■ TEXT SHOWN ■
------------------------------------------------------------

And I do have to make a comment to Canoehead's post because it was just insulting. That's about as ludicrous as saying a nurse shouldn't get upset if a patient she gets close to dies. I mean come on. Just because you choose something for a profession and know what you're getting into doesn't make it easy when it is time to deal with the tough aspects of your job.
Dec 13, '02My boyfriend is an Air Battle Manager or AWO (air weapons officer) and is deployed 90 days then home 180 and then deployed again 90 days continously. With the war in Iraq pending he could leave in March for up to 6 months either to Saudi or Afghanistan. My father was enlisted in the Air Force for 25 years, and I grew up as an AF brat. My grandfather was also an officer in the AF for 30 years as a Navigator and was gone flying all the time. I even joined the Army for 4 years prior to starting school as a medic/EMT.
Anyway, I am saying all this to say that I truly know what you are feeling. Everytime my boyfriend flies on a mission I am so worried. He flies in the AWACS planes (the ones with the domes on top) and they are always having mechanical problems. I do worry for him, and I do miss him terribly every time he leaves. I do try to be strong for him because he is nervous too (although he does not express it verbally) and I do not want to add to his fears by crying uncontrollably or scarring him with my fears of him flying. Everytime he leaves I give him a great big kiss and hug and be sure to tell him I love him and how proud I am of him - because serving our country is more than just a job and there are unknown perils out there. I try to encourage him and support him the best I can. He says knowing that I am here for him makes is job easier, and gives him something to look forward to and keep him going on his missions.
One good thing to know is, which I am not sure if you do already, that when they go overseas they can still email you all the time AND sometimes IM as well. Even in afghanistan they have computers in tents set up for soldiers to contact family and home. Also, there are moral calls that the military pays for. My boyfriend can call me from Saudi everyday. He can only stay on the line 15 minutes (which is very hard to say all that you want in 15 minutes, believe me!), but you can hear his voice and just feel so much closer to him! I know they have the same set up in Oman, so I know he will be able to contact you regurarly. I know it is not equal to being with him in person, but I am thankful for it each day. I don't know what I would do if I had to depend on snail mail! Also, you can send him care packages and other things and that helps with the feelings of closeness and intimacy and keeps the relationship strong. You miss a lot of things from America and especially your own home when you are deployed. It is hard for both the family and the soldier or airman.

------------------------------------------------------------

■ GIVEN INFORMATION ■
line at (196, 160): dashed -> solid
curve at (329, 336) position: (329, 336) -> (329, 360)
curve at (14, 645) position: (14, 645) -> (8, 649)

------------------------------------------------------------

■ TASK 1 ■
In the post about deployment, how long can the boyfriend stay on the line when he calls from Saudi?
■ TASK 2 ■
Please return the part of the deployment post from "And I do have" up to and including "of your job.", copied exactly.
The material is separate from the forum post about a boyfriend's military deployment.

■ SOLUTION 1 ■
15 minutes.

■ SOLUTION 2 ■
And I do have to make a comment to Canoehead's post because it was just insulting. That's about as ludicrous as saying a nurse shouldn't get upset if a patient she gets close to dies. I mean come on. Just because you choose something for a profession and know what you're getting into doesn't make it easy when it is time to deal with the tough aspects of your job.